The resulting Cities Project brings together an international group of scholars, journalists, filmmakers, and photographers who will examine, from their various perspectives, the areas of housing, transportation and employment in four giant cities, London, Tokyo, Moscow, and New York City. They will receive assistance from a network of cooperating educational institutions.
Spread over a three-year period, the project plans to produce initially newspaper and magazine articles, a major television documentary, a general audience book and a more technical report, with educational materials for secondary school and college curricula following over a period of years.
This seems an ambitious venture for a man not yet thirty. Born in 1943 in England where his father was ambassador from Rumania, Peter Dan Dimancescu was five when the family left England for North Africa and thirteen when they moved to Hartford. Conn. He credits those early years abroad, the French education in Moroccan schools, his father's intellectual curiosity and vast library with shaping his interest in people and places international.

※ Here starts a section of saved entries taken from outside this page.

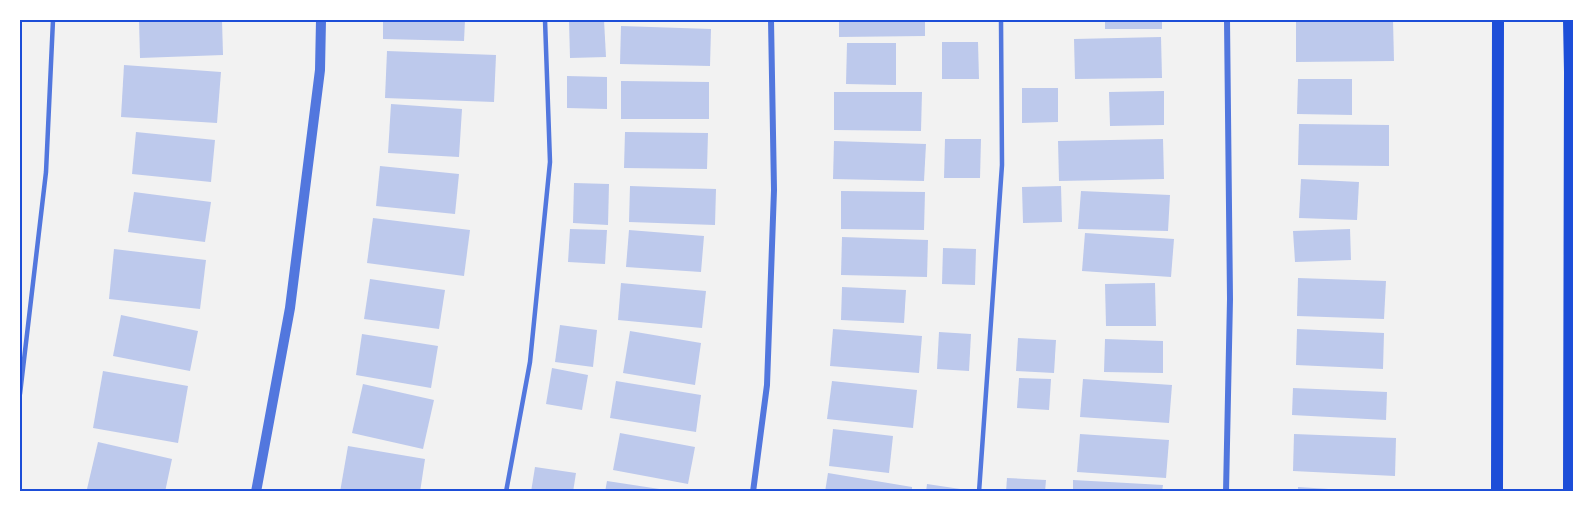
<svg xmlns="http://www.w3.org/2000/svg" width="1593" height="511" font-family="'Source Sans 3',sans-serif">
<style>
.building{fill:#bdc9ec}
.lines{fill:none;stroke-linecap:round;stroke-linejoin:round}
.service{stroke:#5277de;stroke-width:4.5}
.minor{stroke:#5277de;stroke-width:6}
.tertiary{stroke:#5277de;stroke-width:10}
.secondary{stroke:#1d4ed8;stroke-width:12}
.neatline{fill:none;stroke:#1d4ed8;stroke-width:2}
</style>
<rect width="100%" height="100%" fill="#f2f2f2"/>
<g class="building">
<path d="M139,20H222L223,55L140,58Z"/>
<path d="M383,20H465L464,41L383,39Z"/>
<path d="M604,20L606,57L570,58L569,21Z"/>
<path d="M839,20H925V36L839,37Z"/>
<rect x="1105" y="20" width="57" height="9"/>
<path d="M1296,20H1393L1394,61L1296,62Z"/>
<path d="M621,26L711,29L710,66L620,64Z"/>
<path d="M1161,37L1162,78L1075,79L1074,39Z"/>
<path d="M942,42H978L979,79H942Z"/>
<path d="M847,43H896V85L846,84Z"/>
<path d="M387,51L496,55L494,102L385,98Z"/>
<path d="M124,65L221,72L217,123L121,117Z"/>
<path d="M567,76L607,77V109L567,108Z"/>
<path d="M1298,79H1352V115L1297,114Z"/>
<path d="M621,81L709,82V119H621Z"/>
<path d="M1022,88H1058V122L1022,123Z"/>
<path d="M1164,91V125L1110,126L1109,92Z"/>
<path d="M834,92H922L921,131L834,130Z"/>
<path d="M391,104L462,109L459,157L388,153Z"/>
<path d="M1299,124L1389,125V166L1298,165Z"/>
<path d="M136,132L215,140L211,182L132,174Z"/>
<path d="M625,132L708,133L707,169L624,168Z"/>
<path d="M945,139H981L980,178H944Z"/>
<path d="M1163,139L1164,179L1059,181L1058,141Z"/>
<path d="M834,141L926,144L924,181L833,179Z"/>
<path d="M380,166L459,174L455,214L376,206Z"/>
<path d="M1301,179L1359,182L1357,220L1299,218Z"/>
<path d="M574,183L609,184L608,225L573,223Z"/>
<path d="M630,186L716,189L715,225L629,222Z"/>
<path d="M1061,186L1062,222L1023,223L1022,187Z"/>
<path d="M841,191L925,192L924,230L841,229Z"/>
<path d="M1081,191L1170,195L1168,231L1078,229Z"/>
<path d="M134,192L211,202L205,242L128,232Z"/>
<path d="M373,218L470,230L464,276L367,263Z"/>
<path d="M570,229L607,230L605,264L568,262Z"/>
<path d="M1350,229L1351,260L1295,262L1293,231Z"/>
<path d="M629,230L704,236L701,272L626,267Z"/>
<path d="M1085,233L1174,239L1171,277L1082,271Z"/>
<path d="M842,237L928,240L927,277L841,275Z"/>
<path d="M943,248L976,249L975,285L942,284Z"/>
<path d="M114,249L206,260L200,309L109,299Z"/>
<path d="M1298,278L1386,281L1384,319L1297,316Z"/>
<path d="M370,279L445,290L439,329L364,319Z"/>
<path d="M621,283L706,291L702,328L618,320Z"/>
<path d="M1155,283L1156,326H1106L1105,284Z"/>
<path d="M842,287L906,290L904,323L841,320Z"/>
<path d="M121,315L198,331L190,371L113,356Z"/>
<path d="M560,325L597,330L593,367L555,362Z"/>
<path d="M833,329L922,336L919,373L830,366Z"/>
<path d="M1297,329L1384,333L1383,369L1296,365Z"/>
<path d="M630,331L701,343L695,385L623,373Z"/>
<path d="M939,332L971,334L969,371L937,369Z"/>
<path d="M362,334L438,346L431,388L356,375Z"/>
<path d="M1018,338L1056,340L1054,373L1016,371Z"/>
<path d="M1105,339L1163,341V373L1104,372Z"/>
<path d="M552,368L588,375L582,410L546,404Z"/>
<path d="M103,371L188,386L178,443L93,428Z"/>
<path d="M1019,378L1051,379L1049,410L1017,408Z"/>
<path d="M1083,379L1172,385L1169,423L1080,417Z"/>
<path d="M616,381L701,395L696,432L610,418Z"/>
<path d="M832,381L917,390L913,428L827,419Z"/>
<path d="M363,384L434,400L423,449L352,433Z"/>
<path d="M1293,388L1387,392L1386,420L1292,415Z"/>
<path d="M833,429L893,436L889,473L829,466Z"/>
<path d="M620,433L695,447L688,484L613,470Z"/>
<path d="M1080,434L1169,440L1166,478L1077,472Z"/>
<path d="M1294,434L1396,438L1395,476L1293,471Z"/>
<path d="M98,442L172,459L165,492H100L87,489Z"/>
<path d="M348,446L425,459L420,492H340Z"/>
<path d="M535,467L576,473L573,492H531Z"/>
<path d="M828,473L912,487V492H825Z"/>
<path d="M1007,478L1046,480L1045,492H1006Z"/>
<path d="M1073,480L1163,485L1162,492H1073Z"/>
<path d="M607,481L666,490V492H605Z"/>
<path d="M927,484L967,490V492H926Z"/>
<path d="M1298,487L1344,490V492H1298Z"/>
</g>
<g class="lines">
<g class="service">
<path d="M20,394L46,172L53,20"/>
<path d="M506,492L530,362L550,162L545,20"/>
<path d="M979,492L1002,165L1001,20"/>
</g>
<g class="minor">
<path d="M753,492L767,385L774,190L771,20"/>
<path d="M1226,492L1230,299L1227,20"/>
</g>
<path class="tertiary" d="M256,492L290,308L320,70L321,20"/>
<g class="secondary">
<path d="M1497,492L1498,20"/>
<path d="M1569,492L1570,72L1569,20"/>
</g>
</g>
<rect width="1593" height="511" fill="none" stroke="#ffffff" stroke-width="42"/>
<rect x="21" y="21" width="1551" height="469" class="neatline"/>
</svg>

This interest has manifested itself in purposeful and enterprising ways. From winning the outstanding speaker award at the Model U.N. Security Council while a Dartmouth junior, to organizing a "good- will journey' for himself and eight other Ledyard canoeists down 1,685 miles of the Danube River, to putting together a similar Japanese odyssey by kayak for an international group of students two years later, he has been concerned with breaking down barriers between people. Accounts of the trips which appeared in the NationalGeographic in July 1965 and September 1967 testify to the emphasis on meeting people, not conquering physical frontiers. Between these adventures, he was part of the People-to-People program, visiting campuses in the East to promote closer communication between American and foreign students.
A graduate of the Fletcher School of Law and Diplomacy at Tufts University. Dimancescu is currently visiting lecturer to universities and secondary schools on urban policy. He is also a free-lance journalist, a book designer and illustrator, and a Fellow of the Royal Society of Arts in London.